Harry Fonseca (Nisenan Maidu/Portuguese/Native Hawaiian, 1946-2006), Pow Wow Club, 1981, acrylic on paper, 33 x 25¼ in. From Harry Fonseca: Transformations at the Heard Museum, Phoenix, AZ.

The Museum of Contemporary Indian Art in Santa Fe, New Mexico, presents work of Native peoples of the north in two exhibitions: Arctic Highways: Unbounded Indigenous People continuing through March 2, 2025, and Common Thread: Indigenous Perspectives from the Arctic continuing through January 5, 2025.

The museum writes, “The traveling exhibition Arctic Highways features 12 Indigenous artists from Sápmi (cultural region traditionally inhabited by the Sámi people) and North America, sharing stories of Indigenous people who live on different continents yet regard themselves as kindred spirits. Artworks explore what it means to be unbounded, pointing to the restrictions of political borders, often arbitrarily drawn without regard to landscapes that have been used by Sápmi and North American Indigenous cultures for thousands of years.”

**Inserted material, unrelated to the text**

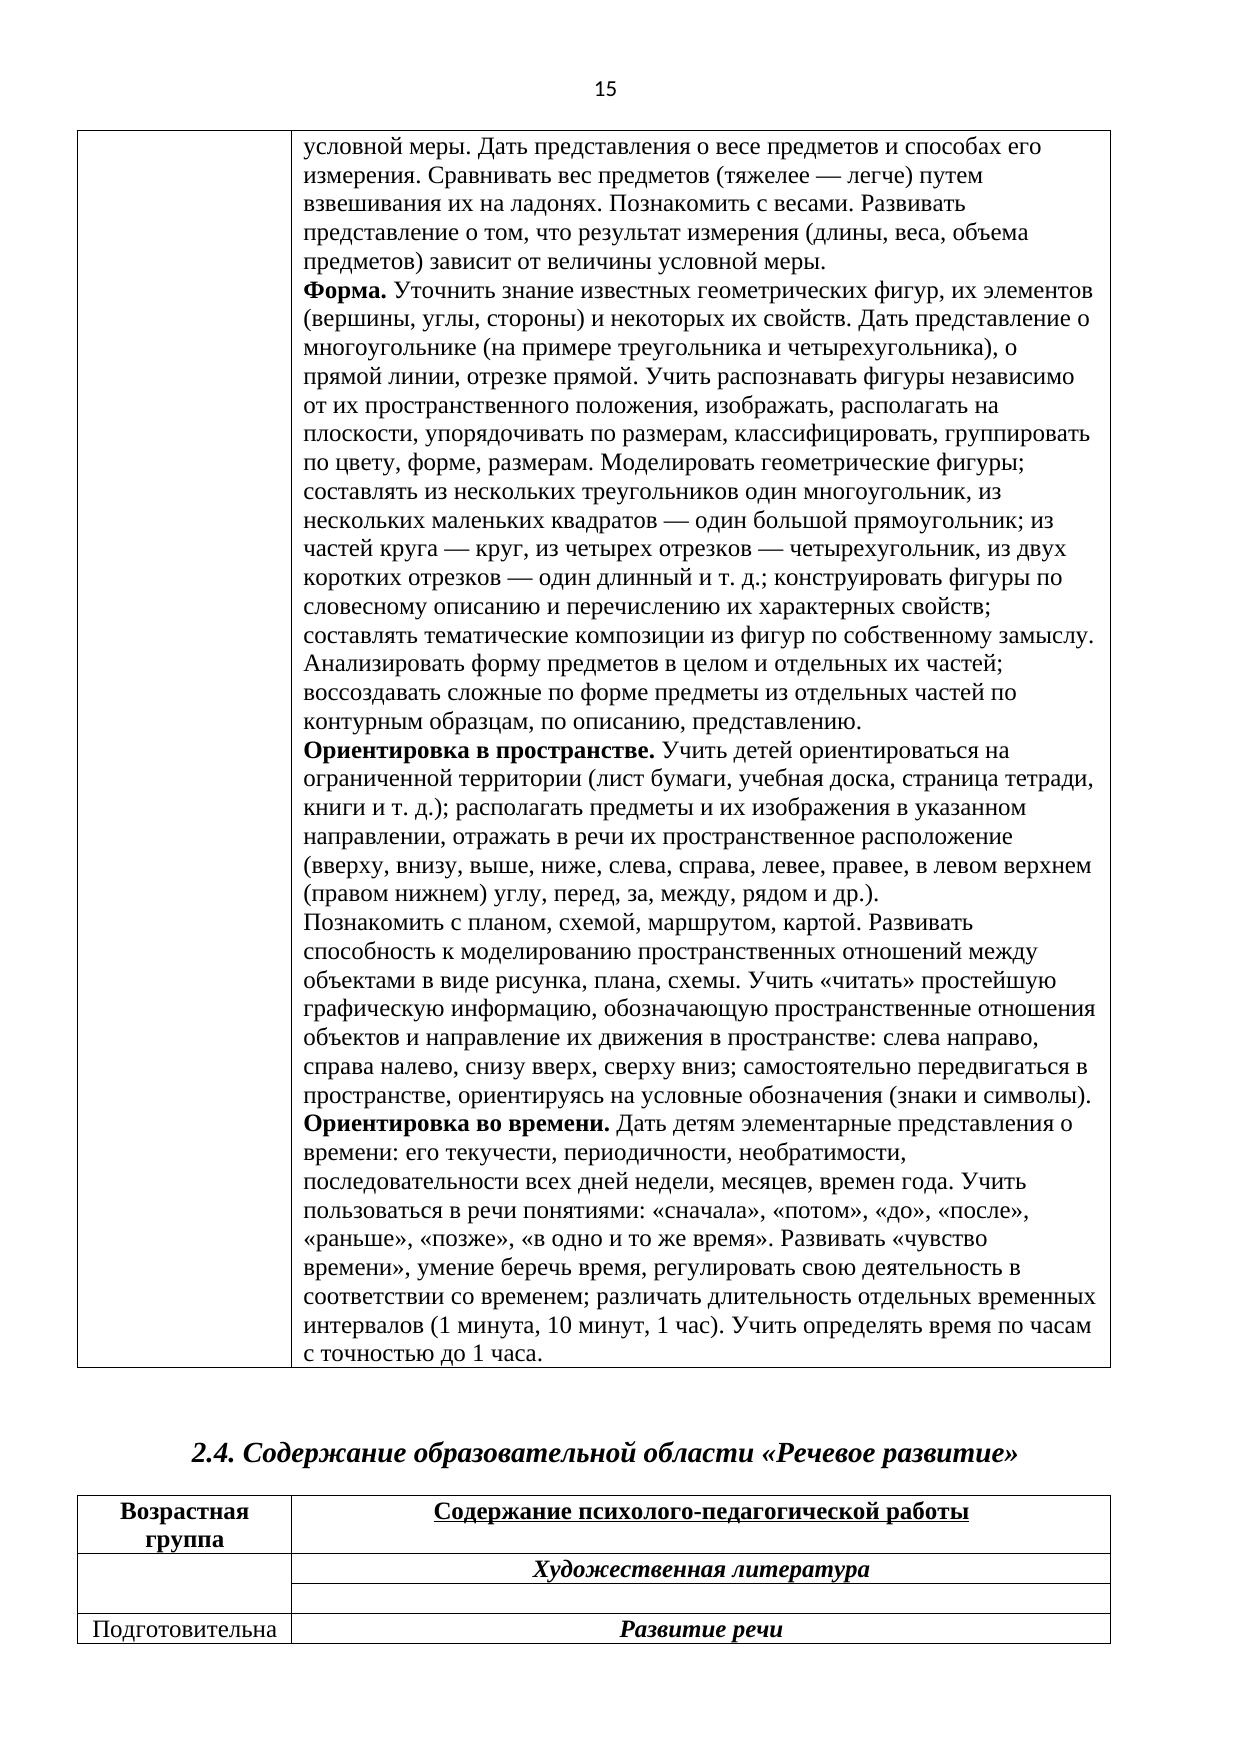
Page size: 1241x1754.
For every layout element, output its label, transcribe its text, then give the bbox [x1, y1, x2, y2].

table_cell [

Common Thread depicts the peoples’ living in harmony with the land and the sea. “The 12 artists and activists in the exhibition Common Thread: Indigenous Perspectives from the Arctic continue this relationship. Their artworks examine important issues, including land rights, borders, environmental concerns, language and cultural preservation, identity, self-representation, and violence against Indigenous peoples. These works also highlight artists’s connection to place, the natural world, and their communities.”

Virgil Ortiz (Cochiti Pueblo), Inside Sire Laboratory Headquarters, artificers Raydi and Ico await commands from Po’pay and Tahu. Photo courtesy Virgil Ortiz. From ReVOlt 1680/2180: Sirens & Sikas at the Autry Museum of the American West, Los Angeles.

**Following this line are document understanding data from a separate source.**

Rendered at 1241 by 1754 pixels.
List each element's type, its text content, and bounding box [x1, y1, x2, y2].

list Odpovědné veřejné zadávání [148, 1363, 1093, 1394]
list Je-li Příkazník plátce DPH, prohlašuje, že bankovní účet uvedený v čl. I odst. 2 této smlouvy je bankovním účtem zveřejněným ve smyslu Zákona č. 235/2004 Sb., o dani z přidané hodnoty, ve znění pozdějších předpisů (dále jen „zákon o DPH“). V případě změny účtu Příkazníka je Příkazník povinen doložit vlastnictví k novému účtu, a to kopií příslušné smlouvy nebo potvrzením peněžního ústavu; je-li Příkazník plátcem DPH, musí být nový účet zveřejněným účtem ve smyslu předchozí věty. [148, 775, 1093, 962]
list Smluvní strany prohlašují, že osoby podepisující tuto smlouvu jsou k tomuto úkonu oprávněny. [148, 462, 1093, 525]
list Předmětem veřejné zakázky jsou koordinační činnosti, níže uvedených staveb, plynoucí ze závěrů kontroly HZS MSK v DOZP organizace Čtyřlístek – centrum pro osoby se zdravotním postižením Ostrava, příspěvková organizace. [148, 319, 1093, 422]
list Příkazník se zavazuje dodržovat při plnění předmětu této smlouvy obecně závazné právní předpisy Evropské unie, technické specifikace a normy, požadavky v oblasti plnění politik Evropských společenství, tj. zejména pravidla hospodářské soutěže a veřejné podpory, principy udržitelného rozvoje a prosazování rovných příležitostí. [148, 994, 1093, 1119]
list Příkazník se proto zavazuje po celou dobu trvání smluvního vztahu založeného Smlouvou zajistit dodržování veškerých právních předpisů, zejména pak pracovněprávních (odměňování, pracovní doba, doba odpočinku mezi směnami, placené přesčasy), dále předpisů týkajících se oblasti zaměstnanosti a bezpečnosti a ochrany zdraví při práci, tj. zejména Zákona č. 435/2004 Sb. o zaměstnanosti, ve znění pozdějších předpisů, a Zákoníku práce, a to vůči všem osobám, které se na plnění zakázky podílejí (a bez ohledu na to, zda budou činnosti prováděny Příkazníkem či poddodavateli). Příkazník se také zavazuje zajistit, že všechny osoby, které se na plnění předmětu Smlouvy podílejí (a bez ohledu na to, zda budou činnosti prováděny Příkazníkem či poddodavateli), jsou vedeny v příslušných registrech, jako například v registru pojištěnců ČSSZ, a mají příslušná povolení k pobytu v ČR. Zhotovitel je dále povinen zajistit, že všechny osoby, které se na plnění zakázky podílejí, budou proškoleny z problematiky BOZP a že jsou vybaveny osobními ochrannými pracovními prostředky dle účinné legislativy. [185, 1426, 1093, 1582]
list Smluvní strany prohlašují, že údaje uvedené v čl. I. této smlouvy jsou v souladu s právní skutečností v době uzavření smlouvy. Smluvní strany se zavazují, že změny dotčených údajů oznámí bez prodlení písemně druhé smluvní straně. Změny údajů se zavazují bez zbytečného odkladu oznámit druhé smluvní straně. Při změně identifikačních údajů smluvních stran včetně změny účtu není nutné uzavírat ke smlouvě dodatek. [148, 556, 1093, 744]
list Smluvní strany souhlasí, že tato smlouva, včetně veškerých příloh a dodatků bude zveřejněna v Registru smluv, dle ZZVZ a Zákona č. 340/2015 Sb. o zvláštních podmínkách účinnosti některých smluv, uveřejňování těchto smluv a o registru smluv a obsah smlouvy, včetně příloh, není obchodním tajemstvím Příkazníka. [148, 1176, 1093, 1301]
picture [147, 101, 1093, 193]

Always a staple of a year’s exhibition schedule are individual and group shows of contemporary artists.The Heard Museum in Phoenix draws on loans from the collection of Charles and Valerie Diker for the exhibition Space Makers: Indigenous Expression and a New American Art. The exhibition “explores the intersection between mid-century American art and Indigenous visual culture. It shines a light on the Indian Space Painters and their profound influence on the American art scene, as well as the contributions of the modern Native art movement.” It opens November 8.

Also at the Heard is Harry Fonseca: Transformations. Fonseca (Nisenan Maidu/Portuguese/Native Hawaiian) is known for his exploration of “queerness” using the traditional figure of the trickster, Coyote. The museum notes, “Fonseca’s paintings explore Coyote as a metaphor for the transformations of self that defy Western conceptions of Indigeneity coded with a visual language that explores queer subcultures.” The exhibition continues through April 20, 2025.

Collaboration between Leah Povi Marie Lewis (Laguna, Taos, Zuni Pueblos/Hopi/Diné) and Votan Henriquez (Maya/Nahua). From Poeh Ah Ka Wohatsey: The Emergence Teachings of Resilience at the Briscoe Western Art Museum, San Antonio, TX.

A mid-career retrospective of the basket weaving of Passamaquoddy artist Jeremy Frey will be shown at the Art Institute of Chicago from October 26 through February 10, 2025. Jeremy Frey: Woven “includes more than 50 baskets Frey has crafted over the last two decades. These pieces chart his development as an artist dedicated to expanding and elaborating the possibilities of traditional Passamaquoddy basket weaving. An artist’s artist, Frey continually, meticulously, and systematically redefines his practice to imaginative and unexpected ends.”